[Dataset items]
________________
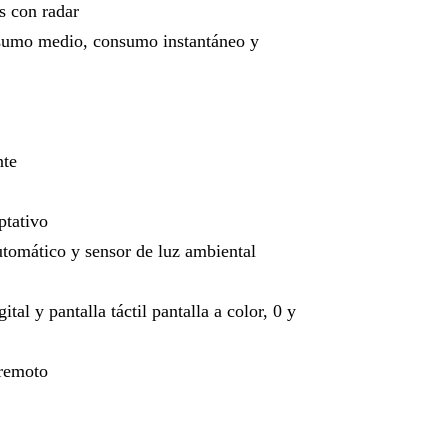
s con radar
nsumo medio, consumo instantáneo y
nte
ptativo
automático y sensor de luz ambiental
al y pantalla táctil pantalla a color, 0 y
 remoto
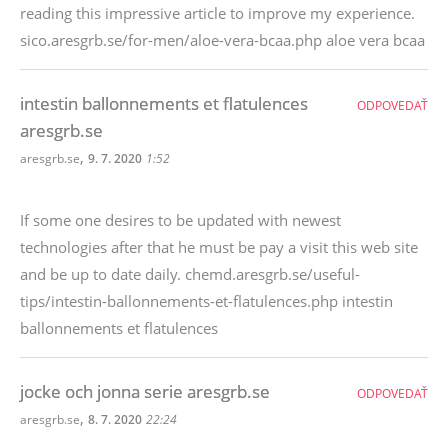
reading this impressive article to improve my experience.
sico.aresgrb.se/for-men/aloe-vera-bcaa.php aloe vera bcaa
intestin ballonnements et flatulences
ODPOVEDAŤ
aresgrb.se
,
aresgrb.se
9. 7. 2020
1:52
If some one desires to be updated with newest
technologies after that he must be pay a visit this web site
and be up to date daily. chemd.aresgrb.se/useful-
tips/intestin-ballonnements-et-flatulences.php intestin
ballonnements et flatulences
jocke och jonna serie aresgrb.se
ODPOVEDAŤ
,
aresgrb.se
8. 7. 2020
22:24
________________
**Problem statement**
Excluding pictures, print all lines above exactly.

**Written reply**
s con radar
nsumo medio, consumo instantáneo y
nte
ptativo
automático y sensor de luz ambiental
al y pantalla táctil pantalla a color, 0 y
 remoto
reading this impressive article to improve my experience.
sico.aresgrb.se/for-men/aloe-vera-bcaa.php aloe vera bcaa
intestin ballonnements et flatulences
ODPOVEDAŤ
aresgrb.se
,
aresgrb.se
9. 7. 2020
1:52
If some one desires to be updated with newest
technologies after that he must be pay a visit this web site
and be up to date daily. chemd.aresgrb.se/useful-
tips/intestin-ballonnements-et-flatulences.php intestin
ballonnements et flatulences
jocke och jonna serie aresgrb.se
ODPOVEDAŤ
,
aresgrb.se
8. 7. 2020
22:24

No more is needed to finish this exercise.